• **作業指示**: 以下の記録のうち、「order: Pinales」を含む行に始まり「order: Equisetales」を含む行に至るまでを、両端の行も含めて一字も変えずにもう一度書く。それ以外の行は書かない。

• **データ一覧**:
_ _ _ _

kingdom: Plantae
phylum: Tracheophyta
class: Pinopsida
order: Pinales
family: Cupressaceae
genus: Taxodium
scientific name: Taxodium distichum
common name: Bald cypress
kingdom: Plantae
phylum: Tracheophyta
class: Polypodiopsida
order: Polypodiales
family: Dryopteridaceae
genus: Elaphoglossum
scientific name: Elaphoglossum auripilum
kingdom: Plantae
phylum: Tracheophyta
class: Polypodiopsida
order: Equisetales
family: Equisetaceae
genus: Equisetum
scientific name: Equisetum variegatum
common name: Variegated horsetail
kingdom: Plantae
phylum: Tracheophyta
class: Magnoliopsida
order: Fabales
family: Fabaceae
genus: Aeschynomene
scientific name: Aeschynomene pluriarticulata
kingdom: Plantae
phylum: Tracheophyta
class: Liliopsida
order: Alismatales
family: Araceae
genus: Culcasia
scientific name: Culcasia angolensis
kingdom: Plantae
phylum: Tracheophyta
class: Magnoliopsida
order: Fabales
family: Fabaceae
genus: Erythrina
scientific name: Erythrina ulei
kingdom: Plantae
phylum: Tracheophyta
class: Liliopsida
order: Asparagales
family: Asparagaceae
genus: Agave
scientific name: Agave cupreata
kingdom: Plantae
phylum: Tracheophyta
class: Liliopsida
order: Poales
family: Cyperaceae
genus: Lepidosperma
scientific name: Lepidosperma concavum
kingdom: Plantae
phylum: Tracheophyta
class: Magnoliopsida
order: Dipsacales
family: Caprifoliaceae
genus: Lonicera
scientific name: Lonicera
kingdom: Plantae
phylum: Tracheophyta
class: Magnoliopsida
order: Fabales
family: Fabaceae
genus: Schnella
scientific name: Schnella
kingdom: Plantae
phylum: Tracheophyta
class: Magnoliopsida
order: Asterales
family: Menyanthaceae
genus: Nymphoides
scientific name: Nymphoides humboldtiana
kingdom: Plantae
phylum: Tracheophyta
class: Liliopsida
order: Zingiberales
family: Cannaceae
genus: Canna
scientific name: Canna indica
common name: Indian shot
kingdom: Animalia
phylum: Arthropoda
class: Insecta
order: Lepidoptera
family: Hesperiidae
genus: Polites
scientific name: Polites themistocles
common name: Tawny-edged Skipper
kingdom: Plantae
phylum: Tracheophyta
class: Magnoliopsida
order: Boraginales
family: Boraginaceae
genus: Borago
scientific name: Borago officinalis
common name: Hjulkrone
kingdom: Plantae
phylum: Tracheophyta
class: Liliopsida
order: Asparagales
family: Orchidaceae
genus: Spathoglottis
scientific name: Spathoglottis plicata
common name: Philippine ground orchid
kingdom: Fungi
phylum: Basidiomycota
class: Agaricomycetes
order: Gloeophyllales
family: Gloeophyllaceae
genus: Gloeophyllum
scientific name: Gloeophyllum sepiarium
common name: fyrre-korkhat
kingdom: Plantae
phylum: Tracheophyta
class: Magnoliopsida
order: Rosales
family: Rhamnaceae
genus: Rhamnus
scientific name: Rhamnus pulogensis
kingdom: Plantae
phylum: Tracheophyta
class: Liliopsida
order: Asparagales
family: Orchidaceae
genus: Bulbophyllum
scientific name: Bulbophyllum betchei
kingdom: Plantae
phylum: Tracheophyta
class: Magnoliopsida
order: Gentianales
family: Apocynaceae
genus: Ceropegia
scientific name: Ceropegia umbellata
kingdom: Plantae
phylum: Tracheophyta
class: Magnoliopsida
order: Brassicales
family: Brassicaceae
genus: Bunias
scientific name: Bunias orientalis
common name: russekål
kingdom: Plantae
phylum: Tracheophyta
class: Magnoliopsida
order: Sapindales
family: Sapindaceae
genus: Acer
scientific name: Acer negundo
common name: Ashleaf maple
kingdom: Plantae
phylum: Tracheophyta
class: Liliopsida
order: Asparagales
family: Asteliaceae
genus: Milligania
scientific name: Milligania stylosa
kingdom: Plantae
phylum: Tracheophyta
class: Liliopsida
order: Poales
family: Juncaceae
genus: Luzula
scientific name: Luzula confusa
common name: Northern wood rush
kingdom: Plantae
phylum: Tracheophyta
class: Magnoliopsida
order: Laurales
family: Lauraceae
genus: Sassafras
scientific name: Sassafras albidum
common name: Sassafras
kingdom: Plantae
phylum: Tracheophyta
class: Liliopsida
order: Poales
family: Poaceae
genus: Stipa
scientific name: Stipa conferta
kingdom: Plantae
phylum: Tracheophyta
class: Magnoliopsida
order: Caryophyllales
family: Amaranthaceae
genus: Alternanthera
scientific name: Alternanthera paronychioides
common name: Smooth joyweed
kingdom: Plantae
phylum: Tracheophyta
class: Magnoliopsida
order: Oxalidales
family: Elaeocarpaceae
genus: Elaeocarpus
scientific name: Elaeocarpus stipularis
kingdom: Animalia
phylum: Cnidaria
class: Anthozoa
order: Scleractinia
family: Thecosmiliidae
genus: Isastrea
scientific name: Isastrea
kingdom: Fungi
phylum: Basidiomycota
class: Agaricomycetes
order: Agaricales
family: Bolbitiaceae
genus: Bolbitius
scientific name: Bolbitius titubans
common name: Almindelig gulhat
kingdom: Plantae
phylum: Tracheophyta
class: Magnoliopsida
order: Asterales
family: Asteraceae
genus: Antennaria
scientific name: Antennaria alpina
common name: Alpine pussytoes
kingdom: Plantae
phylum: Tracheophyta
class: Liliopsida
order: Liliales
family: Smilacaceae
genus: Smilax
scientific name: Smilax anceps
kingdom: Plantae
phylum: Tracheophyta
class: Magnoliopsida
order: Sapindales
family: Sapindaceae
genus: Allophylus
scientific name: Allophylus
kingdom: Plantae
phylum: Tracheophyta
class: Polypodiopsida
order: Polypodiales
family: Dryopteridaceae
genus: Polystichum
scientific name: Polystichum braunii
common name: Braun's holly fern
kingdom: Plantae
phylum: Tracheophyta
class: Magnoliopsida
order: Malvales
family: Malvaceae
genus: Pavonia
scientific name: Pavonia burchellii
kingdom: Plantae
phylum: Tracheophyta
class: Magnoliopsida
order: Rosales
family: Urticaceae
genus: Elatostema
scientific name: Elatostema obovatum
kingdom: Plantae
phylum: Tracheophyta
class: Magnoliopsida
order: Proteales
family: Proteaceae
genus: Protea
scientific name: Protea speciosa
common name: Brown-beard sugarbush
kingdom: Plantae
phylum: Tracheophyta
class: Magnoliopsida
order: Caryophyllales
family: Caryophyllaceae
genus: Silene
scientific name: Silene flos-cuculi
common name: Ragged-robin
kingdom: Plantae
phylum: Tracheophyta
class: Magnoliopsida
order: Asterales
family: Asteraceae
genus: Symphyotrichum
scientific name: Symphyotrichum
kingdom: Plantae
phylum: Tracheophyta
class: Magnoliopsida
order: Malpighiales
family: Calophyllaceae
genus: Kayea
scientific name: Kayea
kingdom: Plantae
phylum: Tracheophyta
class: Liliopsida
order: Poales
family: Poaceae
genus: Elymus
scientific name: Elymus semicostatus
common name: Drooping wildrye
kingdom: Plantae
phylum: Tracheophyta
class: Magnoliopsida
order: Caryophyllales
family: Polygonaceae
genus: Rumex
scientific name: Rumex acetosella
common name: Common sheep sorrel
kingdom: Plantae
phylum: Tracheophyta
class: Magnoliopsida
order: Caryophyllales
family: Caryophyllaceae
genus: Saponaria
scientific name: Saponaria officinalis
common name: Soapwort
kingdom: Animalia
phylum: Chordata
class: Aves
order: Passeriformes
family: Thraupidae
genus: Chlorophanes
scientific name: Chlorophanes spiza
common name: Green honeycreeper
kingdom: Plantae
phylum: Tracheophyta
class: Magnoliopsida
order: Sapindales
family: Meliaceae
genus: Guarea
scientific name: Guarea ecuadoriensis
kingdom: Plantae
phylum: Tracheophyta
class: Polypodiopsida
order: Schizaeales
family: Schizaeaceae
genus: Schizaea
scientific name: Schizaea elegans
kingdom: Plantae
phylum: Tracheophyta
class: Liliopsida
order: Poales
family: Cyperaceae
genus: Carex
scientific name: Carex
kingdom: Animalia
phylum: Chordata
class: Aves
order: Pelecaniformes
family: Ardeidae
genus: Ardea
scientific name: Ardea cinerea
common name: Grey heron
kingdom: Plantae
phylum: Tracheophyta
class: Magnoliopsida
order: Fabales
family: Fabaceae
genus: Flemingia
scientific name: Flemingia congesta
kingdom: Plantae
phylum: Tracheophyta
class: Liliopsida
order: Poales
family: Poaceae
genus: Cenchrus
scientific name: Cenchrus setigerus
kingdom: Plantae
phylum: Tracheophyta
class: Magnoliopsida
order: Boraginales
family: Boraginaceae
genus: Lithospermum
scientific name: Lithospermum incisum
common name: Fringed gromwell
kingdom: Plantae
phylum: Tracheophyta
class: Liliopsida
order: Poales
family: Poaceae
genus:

_ _ _ _

• **結果**:
order: Pinales
family: Cupressaceae
genus: Taxodium
scientific name: Taxodium distichum
common name: Bald cypress
kingdom: Plantae
phylum: Tracheophyta
class: Polypodiopsida
order: Polypodiales
family: Dryopteridaceae
genus: Elaphoglossum
scientific name: Elaphoglossum auripilum
kingdom: Plantae
phylum: Tracheophyta
class: Polypodiopsida
order: Equisetales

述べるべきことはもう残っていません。